START Selected passage

This is a text file with at least three
columns: chromosome, first position and last
position. Positions should be 1-based and
inclusive.
-minQuality INT : Minimum variant quality. In this command,
this filter applies to the QUAL column of the
VCF, which is calculated for each variant as
the maximum of the genotype qualities of
samples with non-homozygous reference
genotype calls. See the command VCFFilter to
apply filters of quality and read depth on
individual genotype calls. Default: 40
-embeddedSNVs : Flag to call SNVs within STRs. By default,
STRs are treated as a single locus and hence
no SNV will be called within an STR.
Alignments should be provided in SAM, BAM or CRAM format (see http://samtools.github.io/hts-specs for details). The reference genome should be provided in fasta format. It is assumed that the sequence names in the alignments file correspond with the sequence names in this reference assembly. For this module, alignment files must include RG headers including the ID of each read group and the corresponding sample. A typical read group header looks as follows
@RG ID:
According to the specification, read groups must be unique across different samples. Each alignment must include an RG tag indicating the id of the read group of the aligned read. See the SAM format specification for details. Check the documentation of your read aligner to make sure that alignment files contain read group headers. This module uses read group headers to distribute the reads that belong to the different samples.
DETAILS OF OUTPUT FILES: The output of this module is a VCF file (see the standard format at http://samtools.github.io/hts-specs/VCFv4.2.pdf). NGSEP uses standard output file formats such as VCF and GFF to facilitate integration with other tools and visualization in web genome browsers such as jbrowse, gbrowse and the UCSC genome browser, or desktop browsers such as the Integrative Genomics Viewer (IGV). This allows integrated visuallzation of read alignments, variants and functional elements. Moreover, the NGSEP output files provide as optional fields custom information on the variants and genotype calls. For each variant, NGSEP VCF files include the following custom fields in the INFO column (described also in the VCF header):
TYPE (STRING) : Type of variant for variants different than biallelic SNVs. Possible types include MULTISNV, INDEL and STR (short tandem repeat). Also, SNVs called within INDELS or STRs are tagged with the EMBEDDED type. CNV (INT) : Number of samples with CNVs covering this variant. This will not be generated by this command but by the classical per sample analysis, and only if the read depth analysis is executed NS (INT) : Number of samples genotyped. MAF (DOUBLE) : Minor allele frequency. Calculated by the VCFMerge and the VCFFilter commands AN (INT) : Number of different alleles observed in called genotypes. AFS (INT*) : Allele counts over the population for all alleles, including the reference. One number per allele.

END Selected passage
START Information supplied

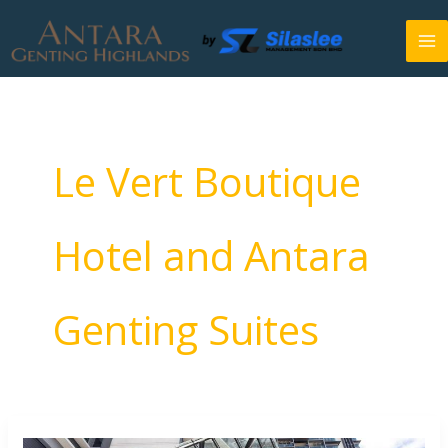
Skip
to
content
Le Vert Boutique
Hotel and Antara
Genting Suites
Le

END Information supplied

* _What this exercise asks_
a: Can you rewrite the NGSEP documentation from "Alignments should be" up to and including "the different samples.", replacing "fasta" with "FASTA"?
b: Which custom fields does the NGSEP documentation list for the INFO column of each variant?

* _Task-by-task outputs_
a:
Alignments should be provided in SAM, BAM or CRAM format (see http://samtools.github.io/hts-specs for details). The reference genome should be provided in FASTA format. It is assumed that the sequence names in the alignments file correspond with the sequence names in this reference assembly. For this module, alignment files must include RG headers including the ID of each read group and the corresponding sample. A typical read group header looks as follows
@RG ID:
According to the specification, read groups must be unique across different samples. Each alignment must include an RG tag indicating the id of the read group of the aligned read. See the SAM format specification for details. Check the documentation of your read aligner to make sure that alignment files contain read group headers. This module uses read group headers to distribute the reads that belong to the different samples.

b: TYPE, CNV, NS, MAF, AN, AFS